Install and Register a Rust Privacy Node
This guide explains how an operator installs and registers a Rust privacy node for AeroNyx Protocol.
The Rust node is the operator-run infrastructure process. nodeboard is the operator console. The backend coordinates registration, heartbeats, aggregate metrics, access policy, and public network statistics.
Recommended path: nodeboard quick install
Open nodeboard at https://app.aeronyx.network, sign in, and choose Add Node.

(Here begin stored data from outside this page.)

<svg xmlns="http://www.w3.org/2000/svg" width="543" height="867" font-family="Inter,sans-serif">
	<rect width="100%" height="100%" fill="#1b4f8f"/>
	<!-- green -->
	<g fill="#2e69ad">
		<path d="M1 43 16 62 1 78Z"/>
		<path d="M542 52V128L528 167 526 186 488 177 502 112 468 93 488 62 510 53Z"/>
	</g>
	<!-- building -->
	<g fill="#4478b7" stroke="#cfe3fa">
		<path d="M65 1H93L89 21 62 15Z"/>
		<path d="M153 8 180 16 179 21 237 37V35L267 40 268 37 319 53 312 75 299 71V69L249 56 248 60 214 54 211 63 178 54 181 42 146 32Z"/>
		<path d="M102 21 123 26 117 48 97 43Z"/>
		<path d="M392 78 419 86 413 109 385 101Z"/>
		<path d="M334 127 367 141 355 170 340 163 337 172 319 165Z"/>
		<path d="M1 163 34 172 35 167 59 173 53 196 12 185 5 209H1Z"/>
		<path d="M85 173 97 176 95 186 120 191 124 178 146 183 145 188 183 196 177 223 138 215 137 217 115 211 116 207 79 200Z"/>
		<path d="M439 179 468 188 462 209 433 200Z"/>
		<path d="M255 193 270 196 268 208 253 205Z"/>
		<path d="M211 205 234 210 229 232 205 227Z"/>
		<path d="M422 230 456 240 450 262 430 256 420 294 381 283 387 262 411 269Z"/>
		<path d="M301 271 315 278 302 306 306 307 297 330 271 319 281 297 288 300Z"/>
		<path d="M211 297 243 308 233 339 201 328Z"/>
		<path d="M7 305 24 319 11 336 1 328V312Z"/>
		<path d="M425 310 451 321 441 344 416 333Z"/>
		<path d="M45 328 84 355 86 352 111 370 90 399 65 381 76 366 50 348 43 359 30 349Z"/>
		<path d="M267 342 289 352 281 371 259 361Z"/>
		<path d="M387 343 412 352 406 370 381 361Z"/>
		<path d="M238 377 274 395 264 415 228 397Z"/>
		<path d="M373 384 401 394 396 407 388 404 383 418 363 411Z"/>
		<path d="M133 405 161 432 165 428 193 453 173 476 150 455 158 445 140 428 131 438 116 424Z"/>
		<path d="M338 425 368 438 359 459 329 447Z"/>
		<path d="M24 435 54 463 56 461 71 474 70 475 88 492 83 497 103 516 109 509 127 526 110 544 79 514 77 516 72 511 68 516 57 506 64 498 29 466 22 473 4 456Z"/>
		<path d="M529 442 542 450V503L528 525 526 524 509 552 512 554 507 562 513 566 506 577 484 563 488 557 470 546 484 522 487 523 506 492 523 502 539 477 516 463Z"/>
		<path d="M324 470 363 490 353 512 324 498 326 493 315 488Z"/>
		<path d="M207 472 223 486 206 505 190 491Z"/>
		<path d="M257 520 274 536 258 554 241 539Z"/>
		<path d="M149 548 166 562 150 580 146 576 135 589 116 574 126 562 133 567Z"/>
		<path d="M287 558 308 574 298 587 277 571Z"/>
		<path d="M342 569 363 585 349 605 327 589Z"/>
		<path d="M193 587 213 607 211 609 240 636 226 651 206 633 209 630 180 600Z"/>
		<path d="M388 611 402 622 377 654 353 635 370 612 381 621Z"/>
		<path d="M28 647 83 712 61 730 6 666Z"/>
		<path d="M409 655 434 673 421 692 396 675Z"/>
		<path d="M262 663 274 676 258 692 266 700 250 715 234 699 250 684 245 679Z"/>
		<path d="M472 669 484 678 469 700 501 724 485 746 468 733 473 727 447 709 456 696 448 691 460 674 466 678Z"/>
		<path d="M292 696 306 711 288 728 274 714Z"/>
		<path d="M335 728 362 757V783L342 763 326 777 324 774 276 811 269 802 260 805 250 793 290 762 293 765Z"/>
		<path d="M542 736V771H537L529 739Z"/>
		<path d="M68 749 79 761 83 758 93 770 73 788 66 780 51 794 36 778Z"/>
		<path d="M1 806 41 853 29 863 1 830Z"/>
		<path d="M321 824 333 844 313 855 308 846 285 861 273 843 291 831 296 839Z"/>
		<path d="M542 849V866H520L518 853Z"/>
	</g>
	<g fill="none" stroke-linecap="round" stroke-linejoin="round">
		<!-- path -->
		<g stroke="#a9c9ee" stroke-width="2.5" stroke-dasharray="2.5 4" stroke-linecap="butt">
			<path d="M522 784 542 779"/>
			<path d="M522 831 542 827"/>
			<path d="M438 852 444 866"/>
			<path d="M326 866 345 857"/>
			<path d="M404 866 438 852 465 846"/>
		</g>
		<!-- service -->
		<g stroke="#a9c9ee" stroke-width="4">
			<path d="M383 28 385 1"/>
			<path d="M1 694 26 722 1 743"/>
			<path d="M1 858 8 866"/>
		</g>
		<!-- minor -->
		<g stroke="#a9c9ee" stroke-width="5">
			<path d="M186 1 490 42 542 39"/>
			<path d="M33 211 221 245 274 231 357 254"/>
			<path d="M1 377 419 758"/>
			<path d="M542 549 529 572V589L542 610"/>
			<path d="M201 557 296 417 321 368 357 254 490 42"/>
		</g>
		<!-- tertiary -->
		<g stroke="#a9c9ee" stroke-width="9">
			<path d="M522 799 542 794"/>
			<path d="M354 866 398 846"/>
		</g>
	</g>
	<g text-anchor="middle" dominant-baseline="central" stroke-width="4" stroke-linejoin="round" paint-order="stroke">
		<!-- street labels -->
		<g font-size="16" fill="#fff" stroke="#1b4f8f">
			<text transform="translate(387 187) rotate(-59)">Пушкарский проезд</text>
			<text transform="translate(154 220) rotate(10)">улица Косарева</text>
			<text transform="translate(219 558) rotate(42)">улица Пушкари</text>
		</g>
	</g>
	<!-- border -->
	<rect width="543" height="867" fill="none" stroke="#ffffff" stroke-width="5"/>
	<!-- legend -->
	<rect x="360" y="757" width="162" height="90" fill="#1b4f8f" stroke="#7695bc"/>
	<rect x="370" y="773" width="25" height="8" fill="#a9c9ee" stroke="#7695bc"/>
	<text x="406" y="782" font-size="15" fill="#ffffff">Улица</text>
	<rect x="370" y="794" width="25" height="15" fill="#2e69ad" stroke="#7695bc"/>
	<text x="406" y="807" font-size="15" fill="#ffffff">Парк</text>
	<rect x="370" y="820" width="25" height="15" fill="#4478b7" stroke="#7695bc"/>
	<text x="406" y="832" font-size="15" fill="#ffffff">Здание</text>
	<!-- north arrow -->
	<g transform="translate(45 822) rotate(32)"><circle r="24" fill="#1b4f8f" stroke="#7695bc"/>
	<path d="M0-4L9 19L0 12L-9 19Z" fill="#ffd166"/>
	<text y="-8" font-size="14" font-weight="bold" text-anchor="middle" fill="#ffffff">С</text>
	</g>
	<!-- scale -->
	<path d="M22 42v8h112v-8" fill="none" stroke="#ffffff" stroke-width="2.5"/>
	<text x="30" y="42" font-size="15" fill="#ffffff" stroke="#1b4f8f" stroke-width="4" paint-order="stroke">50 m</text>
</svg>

nodeboard generates a short-lived registration code and shows two copyable commands:
| Command | Purpose |
|---|---|
| Preview command | Runs install.sh --quick --print-plan without root access, package installation, host changes, registration, or service start. Use it to verify the resolved install plan first. |
| Install command | Runs sudo ... install.sh --quick with the registration code and starts the production install flow. |
The registration code expires quickly. If it expires before the node is installed, generate a new code in nodeboard.
Before you start
You need:
- a Linux server with systemd
- root or sudo access
- a public IPv4 address
- outbound access to AeroNyx backend APIs
- UDP service reachability for the current privacy network data plane
curlavailable on the server
Preview the install plan
Copy the Preview command from nodeboard. It follows this shape:
curl -fsSL https://raw.githubusercontent.com/AeroNyxNetwork/AeroNyx/main/deploy/node/install.sh -o /tmp/aeronyx-node-install.sh && chmod +x /tmp/aeronyx-node-install.sh && AERONYX_REGISTRATION_CODE='<NODEBOARD_CODE>' /tmp/aeronyx-node-install.sh --quick --print-plan
The preview command is read-only. It should not require root and should not mutate the host. It prints whether a registration code is present without revealing the code value.
Run the quick install
After the preview looks correct, copy the Install command from nodeboard. It follows this shape:
curl -fsSL https://raw.githubusercontent.com/AeroNyxNetwork/AeroNyx/main/deploy/node/install.sh -o /tmp/aeronyx-node-install.sh && chmod +x /tmp/aeronyx-node-install.sh && sudo AERONYX_REGISTRATION_CODE='<NODEBOARD_CODE>' /tmp/aeronyx-node-install.sh --quick
--quick is the production first-install path. It should still run safeguards instead of bypassing them:
- detect the Linux/systemd environment
- run host preflight checks
- print capacity-plan warnings
- install required packages when needed
- prepare or update the AeroNyx repository
- write safe default configuration without overwriting node identity files
- configure forwarding/NAT when enabled
- build or install the Rust server binary
- verify and install the systemd service
- register the node with the backend
- start
aeronyx-server - begin heartbeat and aggregate metric reporting
Validate
Check service status:
systemctl status aeronyx-server --no-pager
Check recent logs:
journalctl -u aeronyx-server -n 100 --no-pager
Then open https://app.aeronyx.network and confirm:
- the node is registered
- heartbeat is fresh
- service health is visible
- capacity information is present
- aggregate traffic and encrypted packet counters are updating when sessions are active
Existing checkout path
Advanced operators with an existing checkout can still run the installer from the repository:
sudo AERONYX_REGISTRATION_CODE='<NODEBOARD_CODE>' ./deploy/node/install.sh --quick
For a custom checkout path without build or network changes:
sudo ./deploy/node/install.sh --repo-dir /root/open/AeroNyx --no-build --no-network
What the node reports
The Rust privacy node should report operational metadata needed for commercial reliability:
- heartbeat freshness
- region and service capability metadata
- IP pool capacity, used IPs, and remaining IPs
max_connections- policy
max_sessions - conntrack and file descriptor pressure
- packet drops
- pps and bps
- aggregate encrypted traffic counters
- aggregate encrypted packet forwarding counters
- Memory Chain or encrypted storage capability status when those modules are enabled
The node should not report packet payloads, browsing history, DNS contents, user destinations, domains, URLs, decryptable chat history, encrypted backup plaintext, identity seeds, or private storage plaintext.
Current maturity
The quick-install flow is suitable for technical operators and early commercial node onboarding. The next maturity step is installer progress reporting back to nodeboard so operators can see previewed, install started, preflight failed, registered, and service started states directly in the dashboard.